The book comprises 3 parts. The first includes an introductory chapter and 3 further chapters that discuss what the author identifies as the 3 grand challenges in health informatics: reading and writing patient records, creating medical knowledge, and access to medical knowledge by clinicians.
The second part addresses the techniques used in informatics and their underlying theoretical bases. These include a brief introduction to logic and the application of logic for representing clinical concepts and knowledge in computer programs, ontologies, and informatics standards. Surprisingly, one also finds a discussion on probability in terms of decision analysis and statistical probability, which has relevance to machine learning and data mining.
The third part discusses the application of health informatics technologies to practice and includes a chapter on theories of organization. Brief chapters look at achieving changes in clinical practice through improving dissemination of information as well as through information technologies.
The book provides a broad introduction to the field of health informatics. It is not intended to provide answers for day-to-day clinical practice or to be a primer on improving the electronic patient medical record, writing a computer program, accessing health data or health knowledge, or implementing a decision-support program. As always, the devil is in the details.
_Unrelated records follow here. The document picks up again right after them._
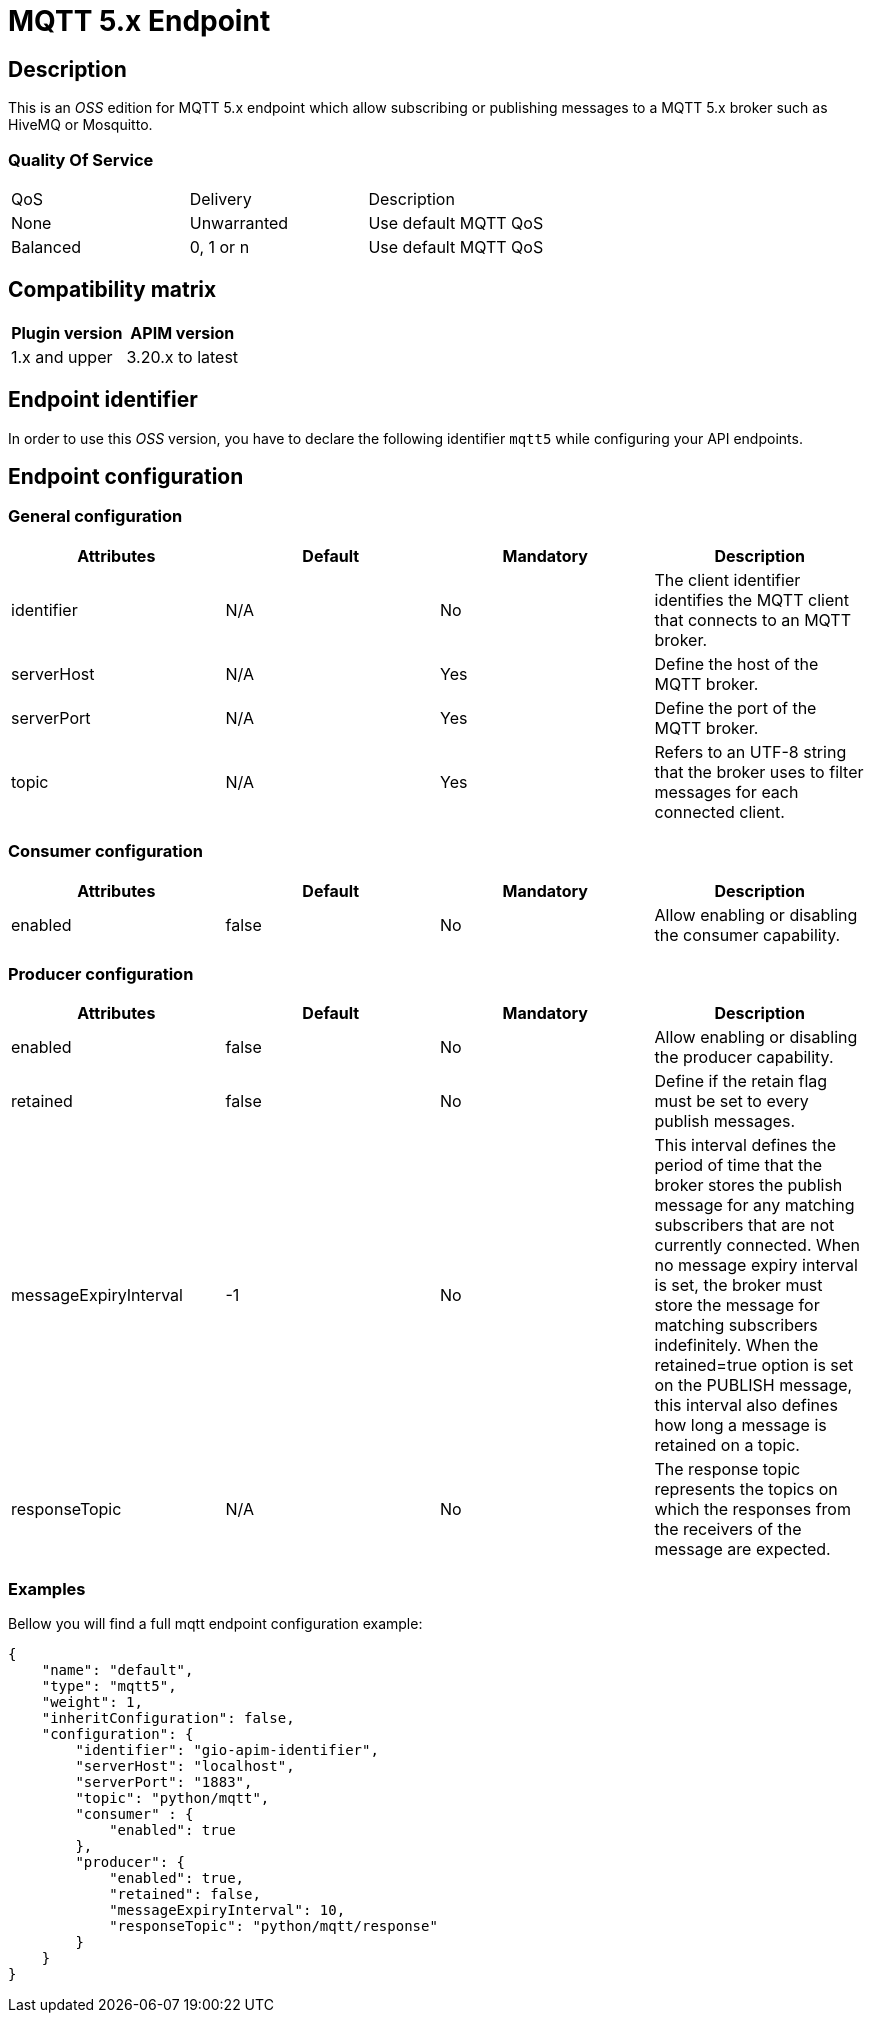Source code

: = MQTT 5.x Endpoint

== Description

This is an _OSS_ edition for MQTT 5.x endpoint which allow subscribing or publishing messages to a MQTT 5.x broker such as HiveMQ or Mosquitto.

=== Quality Of Service

|===
|QoS           |  Delivery        | Description
|None          | Unwarranted      | Use default MQTT QoS
|Balanced      | 0, 1 or n        | Use default MQTT QoS
|===

== Compatibility matrix

|===
|Plugin version | APIM version

|1.x and upper                  | 3.20.x to latest
|===

== Endpoint identifier

In order to use this _OSS_ version, you have to declare the following identifier `mqtt5` while configuring your API endpoints.

== Endpoint configuration

=== General configuration
|===
|Attributes | Default | Mandatory | Description

|identifier | N/A     | No | The client identifier identifies the MQTT client that connects to an MQTT broker.
|serverHost | N/A     | Yes | Define the host of the MQTT broker.
|serverPort | N/A     | Yes | Define the port of the MQTT broker.
|topic | N/A     | Yes | Refers to an UTF-8 string that the broker uses to filter messages for each connected client.
|===

=== Consumer configuration

|===
|Attributes | Default | Mandatory | Description

|enabled | false     | No | Allow enabling or disabling the consumer capability.
|===

=== Producer configuration
|===
|Attributes | Default | Mandatory | Description

|enabled | false     | No | Allow enabling or disabling the producer capability.
|retained | false     | No | Define if the retain flag must be set to every publish messages.
|messageExpiryInterval | -1     | No | This interval defines the period of time that the broker stores the publish message for any matching subscribers that are not currently connected. When no message expiry interval is set, the broker must store the message for matching subscribers indefinitely. When the retained=true option is set on the PUBLISH message, this interval also defines how long a message is retained on a topic.
|responseTopic |  N/A     | No | The response topic represents the topics on which the responses from the receivers of the message are expected.
|===

=== Examples

Bellow you will find a full mqtt endpoint configuration example:

```json
{
    "name": "default",
    "type": "mqtt5",
    "weight": 1,
    "inheritConfiguration": false,
    "configuration": {
        "identifier": "gio-apim-identifier",
        "serverHost": "localhost",
        "serverPort": "1883",
        "topic": "python/mqtt",
        "consumer" : {
            "enabled": true
        },
        "producer": {
            "enabled": true,
            "retained": false,
            "messageExpiryInterval": 10,
            "responseTopic": "python/mqtt/response"
        }
    }
}
```

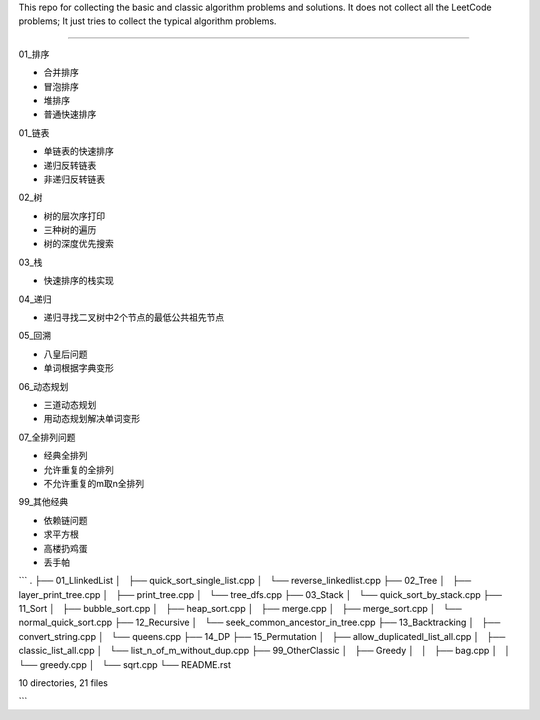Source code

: This repo for collecting the basic and classic algorithm problems and solutions. 
It does not collect all the LeetCode problems; 
It just tries to collect the typical algorithm problems. 

-----------------------------------------------------------------

01_排序

- 合并排序
- 冒泡排序
- 堆排序
- 普通快速排序
    
01_链表 

- 单链表的快速排序
- 递归反转链表
- 非递归反转链表
    
02_树

- 树的层次序打印
- 三种树的遍历
- 树的深度优先搜索
  
03_栈

- 快速排序的栈实现
    
04_递归

- 递归寻找二叉树中2个节点的最低公共祖先节点
    
05_回溯

- 八皇后问题
- 单词根据字典变形

06_动态规划

- 三道动态规划
- 用动态规划解决单词变形

07_全排列问题

- 经典全排列
- 允许重复的全排列
- 不允许重复的m取n全排列

99_其他经典

- 依赖链问题
- 求平方根
- 高楼扔鸡蛋
- 丢手帕

```
.
├── 01_LlinkedList
│   ├── quick_sort_single_list.cpp
│   └── reverse_linkedlist.cpp
├── 02_Tree
│   ├── layer_print_tree.cpp
│   ├── print_tree.cpp
│   └── tree_dfs.cpp
├── 03_Stack
│   └── quick_sort_by_stack.cpp
├── 11_Sort
│   ├── bubble_sort.cpp
│   ├── heap_sort.cpp
│   ├── merge.cpp
│   ├── merge_sort.cpp
│   └── normal_quick_sort.cpp
├── 12_Recursive
│   └── seek_common_ancestor_in_tree.cpp
├── 13_Backtracking
│   ├── convert_string.cpp
│   └── queens.cpp
├── 14_DP
├── 15_Permutation
│   ├── allow_duplicatedl_list_all.cpp
│   ├── classic_list_all.cpp
│   └── list_n_of_m_without_dup.cpp
├── 99_OtherClassic
│   ├── Greedy
│   │   ├── bag.cpp
│   │   └── greedy.cpp
│   └── sqrt.cpp
└── README.rst

10 directories, 21 files

```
However, we are increasingly using computers for recording patient consultations, undertaking electronic transactions and other communications, and accessing evidence and guidance for the care of our patients. It is likely that we will be increasingly involved with information technology projects, including those that provide decision support and link patient records across different service providers. This book provides an easily readable insight into the issues and complexities of health informatics. If we gain greater understanding of this field, we will be more able to contribute to the development of technologies and systems that will support us and our patients.